Dr. Douglas Arthur Canning, a Chestnut Hill resident for 30 years, beloved chief of the Division of Urology at Children’s Hospital of Philadelphia, devoted family man and lover of the outdoors, died at age 65 on Monday, May 30, after suffering severe injuries from a bicycle accident on a road in Connecticut.
(No further details about the accident are available at this time. Nearly 1,000 bicyclists die on average, and over 130,000 are injured in crashes that occur on roads in the U.S. every year, according to the U.S. Federal Highway Administration.)
“He was the sweetest man you could ever meet,” said Ashley Moore, of the CHOP public relations department. “Everyone here loved him.”
Despite his extremely busy schedule at the hospital, Dr. Canning found time for many family activities in the Chestnut Hill area.
“We loved walking in Morris Arboretum and Wissahickon Park,” said his wife, Annabelle, last week. “We loved participating in and watching our children participate in activities at Springside Chestnut Hill Academy and the Philadelphia Cricket Club, where we all played squash, tennis and swam.
“We also enjoyed running, cycling and scouting for fish on Forbidden Drive and other trails in the park … We both love Chestnut Hill.

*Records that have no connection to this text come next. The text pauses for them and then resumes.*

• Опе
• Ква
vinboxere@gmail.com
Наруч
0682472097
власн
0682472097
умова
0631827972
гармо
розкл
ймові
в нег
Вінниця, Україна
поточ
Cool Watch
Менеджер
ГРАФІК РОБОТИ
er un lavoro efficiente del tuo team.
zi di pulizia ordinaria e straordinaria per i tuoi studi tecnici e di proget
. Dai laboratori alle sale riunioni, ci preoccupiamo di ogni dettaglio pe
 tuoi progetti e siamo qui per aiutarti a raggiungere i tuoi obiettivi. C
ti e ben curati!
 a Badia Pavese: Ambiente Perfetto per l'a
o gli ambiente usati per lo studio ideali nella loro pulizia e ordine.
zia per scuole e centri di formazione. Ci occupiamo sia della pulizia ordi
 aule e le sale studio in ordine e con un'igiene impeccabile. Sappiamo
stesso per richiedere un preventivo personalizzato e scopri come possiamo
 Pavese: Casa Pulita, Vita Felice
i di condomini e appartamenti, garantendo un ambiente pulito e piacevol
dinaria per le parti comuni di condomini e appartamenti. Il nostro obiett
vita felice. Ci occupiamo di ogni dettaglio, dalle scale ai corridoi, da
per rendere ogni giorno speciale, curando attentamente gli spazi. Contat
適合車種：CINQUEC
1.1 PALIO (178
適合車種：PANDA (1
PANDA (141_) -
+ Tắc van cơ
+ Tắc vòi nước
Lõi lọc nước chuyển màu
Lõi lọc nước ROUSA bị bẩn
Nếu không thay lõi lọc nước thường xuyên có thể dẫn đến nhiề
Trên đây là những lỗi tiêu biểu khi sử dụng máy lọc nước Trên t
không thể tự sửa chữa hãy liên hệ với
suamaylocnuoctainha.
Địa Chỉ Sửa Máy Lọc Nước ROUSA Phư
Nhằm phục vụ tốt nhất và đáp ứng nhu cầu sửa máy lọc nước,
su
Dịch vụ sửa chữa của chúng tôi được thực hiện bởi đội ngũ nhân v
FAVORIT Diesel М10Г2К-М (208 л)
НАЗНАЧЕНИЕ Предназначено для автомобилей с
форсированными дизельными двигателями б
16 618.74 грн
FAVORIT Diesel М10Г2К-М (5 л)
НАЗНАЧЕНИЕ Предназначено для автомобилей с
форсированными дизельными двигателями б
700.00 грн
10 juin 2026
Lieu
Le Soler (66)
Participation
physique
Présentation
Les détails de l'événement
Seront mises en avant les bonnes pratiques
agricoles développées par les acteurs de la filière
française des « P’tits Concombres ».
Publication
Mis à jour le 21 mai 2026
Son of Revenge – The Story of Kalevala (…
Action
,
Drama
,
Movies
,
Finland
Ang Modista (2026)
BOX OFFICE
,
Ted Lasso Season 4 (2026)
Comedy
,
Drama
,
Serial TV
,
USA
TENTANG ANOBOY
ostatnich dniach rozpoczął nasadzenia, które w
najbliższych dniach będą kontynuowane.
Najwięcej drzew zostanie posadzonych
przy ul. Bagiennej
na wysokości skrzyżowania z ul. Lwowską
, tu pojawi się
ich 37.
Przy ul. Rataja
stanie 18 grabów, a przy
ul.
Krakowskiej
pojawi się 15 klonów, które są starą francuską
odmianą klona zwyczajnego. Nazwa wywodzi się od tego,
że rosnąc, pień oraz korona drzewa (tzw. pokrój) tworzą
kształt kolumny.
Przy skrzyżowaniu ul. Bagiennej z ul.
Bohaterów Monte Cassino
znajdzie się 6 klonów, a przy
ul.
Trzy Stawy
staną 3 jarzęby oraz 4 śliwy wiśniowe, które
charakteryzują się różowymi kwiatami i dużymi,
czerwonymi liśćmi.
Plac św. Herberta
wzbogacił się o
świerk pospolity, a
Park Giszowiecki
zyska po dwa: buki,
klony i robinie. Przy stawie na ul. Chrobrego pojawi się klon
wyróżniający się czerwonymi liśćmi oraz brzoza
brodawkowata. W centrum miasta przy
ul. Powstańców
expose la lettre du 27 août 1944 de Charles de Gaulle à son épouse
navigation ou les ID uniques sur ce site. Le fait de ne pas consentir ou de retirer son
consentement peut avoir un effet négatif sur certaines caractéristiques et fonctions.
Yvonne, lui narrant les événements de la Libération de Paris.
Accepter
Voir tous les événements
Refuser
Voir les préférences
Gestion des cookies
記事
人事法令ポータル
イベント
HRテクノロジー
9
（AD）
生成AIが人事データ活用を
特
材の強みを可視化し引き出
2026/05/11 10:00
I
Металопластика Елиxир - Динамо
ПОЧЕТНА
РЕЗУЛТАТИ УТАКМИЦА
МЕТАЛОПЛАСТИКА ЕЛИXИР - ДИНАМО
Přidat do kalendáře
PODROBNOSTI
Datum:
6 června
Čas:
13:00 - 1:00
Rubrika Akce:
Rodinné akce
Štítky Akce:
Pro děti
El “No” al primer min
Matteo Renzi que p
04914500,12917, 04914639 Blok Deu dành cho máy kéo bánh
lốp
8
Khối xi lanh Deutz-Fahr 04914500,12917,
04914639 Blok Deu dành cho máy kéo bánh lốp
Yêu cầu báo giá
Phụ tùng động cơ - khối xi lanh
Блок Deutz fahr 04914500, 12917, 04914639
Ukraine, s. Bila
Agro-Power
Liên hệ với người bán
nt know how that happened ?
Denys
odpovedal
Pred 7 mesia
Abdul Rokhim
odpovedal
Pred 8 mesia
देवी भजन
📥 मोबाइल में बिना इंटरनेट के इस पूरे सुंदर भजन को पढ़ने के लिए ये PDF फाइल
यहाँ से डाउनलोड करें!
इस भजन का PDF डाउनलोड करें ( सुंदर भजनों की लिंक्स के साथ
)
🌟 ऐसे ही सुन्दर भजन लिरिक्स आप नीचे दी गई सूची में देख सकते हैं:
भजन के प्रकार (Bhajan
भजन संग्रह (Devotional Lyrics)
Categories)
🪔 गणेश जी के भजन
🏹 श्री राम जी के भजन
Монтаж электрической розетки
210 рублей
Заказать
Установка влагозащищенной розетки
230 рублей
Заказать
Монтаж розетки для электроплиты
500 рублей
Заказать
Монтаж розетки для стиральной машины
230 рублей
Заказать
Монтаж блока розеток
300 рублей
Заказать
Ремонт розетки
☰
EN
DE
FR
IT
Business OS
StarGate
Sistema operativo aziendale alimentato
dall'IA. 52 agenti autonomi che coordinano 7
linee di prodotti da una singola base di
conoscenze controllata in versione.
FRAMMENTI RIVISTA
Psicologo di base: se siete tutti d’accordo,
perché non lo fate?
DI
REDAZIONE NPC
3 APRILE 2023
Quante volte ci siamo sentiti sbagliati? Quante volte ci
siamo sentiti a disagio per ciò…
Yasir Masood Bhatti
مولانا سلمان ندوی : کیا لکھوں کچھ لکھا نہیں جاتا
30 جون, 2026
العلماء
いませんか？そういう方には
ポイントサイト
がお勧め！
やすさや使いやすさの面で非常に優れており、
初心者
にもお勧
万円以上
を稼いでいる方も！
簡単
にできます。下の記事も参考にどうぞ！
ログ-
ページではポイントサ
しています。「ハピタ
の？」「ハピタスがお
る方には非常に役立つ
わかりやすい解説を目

It is both part of Philadelphia, where my husband loved taking care of patients at CHOP, and a community with access to the outdoors, where we walked, ran and bicycled. We love the shops, where the owners became our friends. And we love living so close to Morris Arboretum and wide-open spaces.
“I enjoy hearing wonderful comments about my husband,” she continued. “We were deeply in love for 43 years. We did everything together, and I was incredibly proud of him. Everyone in the Chestnut Hill community called Doug if they had any sort of medical problem, not just pediatric, and he helped them all. Although it made him very busy, I was so proud to share my life with him ... He felt that providing service to others made you happy in life.”
Dr. Canning was born in New London, CT, in 1957 to William John Canning, an architect, and Marian Toner Canning, a nurse. He grew up in Groton, CT, and graduated from Dartmouth College with a degree in chemistry in 1979. He then attended and graduated from Dartmouth’s Geisel School of Medicine.
During his senior year at Dartmouth, he met Annabelle Brainard, a sophomore at Dartmouth who was studying history. When he returned to Dartmouth in 1979 to attend medical school, he and Annabelle began a 43-year romance. They married in 1982 in Princeton, NJ, a week after he graduated from medical school.
Dr. Canning became a world-renowned expert in bladder and cloacal exstrophy and hypospadias, rare urological conditions that require sophisticated care. At CHOP, Dr. Canning directed one of the world's largest and most comprehensive pediatric urology programs.
Under his leadership, CHOP’s Division of Urology grew to 12 surgeon-scientists and 21 Advanced Practice Health Professionals and established six endowed chairs. A testament to Dr. Canning’s passion for teaching and mentorship, the CHOP Urology academic program trained more than 30 fellows and more than 100 residents.
CHOP Surgeon-in-Chief Dr. N. Scott Adzick and a long-time friend said Canning was a strong leader who was widely admired by his colleagues.
“Doug worked tirelessly to ensure that each patient he encountered received the best possible care,”Adzick said. “And he brought out the best in everyone.”
Natalie Plachter, a Wyndmoor resident and the Director of Clinical Care for the Division of Urology at CHOP, who worked closely with Dr. Canning for 25 years, agreed.
“Dr. Canning cared about every patient, and they cared about him. He cared about patients as if they were his own children,” she said.
Plachter said that people traveled from other countries to be treated by Canning because “he was literally the only person in the world who could do a certain procedure for a rare birth defect,” he said.
“He gave every patient his cell phone number, and they called him. He would text them always,” she continued. “The clinic always ran late because he spent so much time with each patient. He never rushed any patient and hardly slept. He said, 'I have a job that is a gift.' People no one else could help, he would always help!”
Those who knew Dr. Canning best invariably also commented on his love of nature. He loved skiing, sailing, cycling, fishing and running his Brittany dogs in the morning, he routinely filled bird feeders around his house and he also picked up trash in his neighborhood.
“He had a real connection with nature, and so many of our adventures as a family involved nature in some way,” said his son, John.
“He was the kind of person who truly appreciated the little things in life,” added his daughter, Maddy. “He always encouraged us to stop and smell the flowers and remember all there is to be grateful for.”
Dr. Canning is survived by his wife, Annabelle; twin daughters, Caroline Ellen and Anne Madeline; son John, daughter-in-law Alexia Katrine Pereira; brothers William and Peter and many other relatives.
In lieu of flowers, the Canning family requests that all who loved Dr. Canning consider donating to an endowed fund at CHOP: chop.edu/dougcanning or CHOP Foundation, P.O. Box 781352, Phila., PA 19178-1352; Memo line: In memory of Dr. Doug Canning.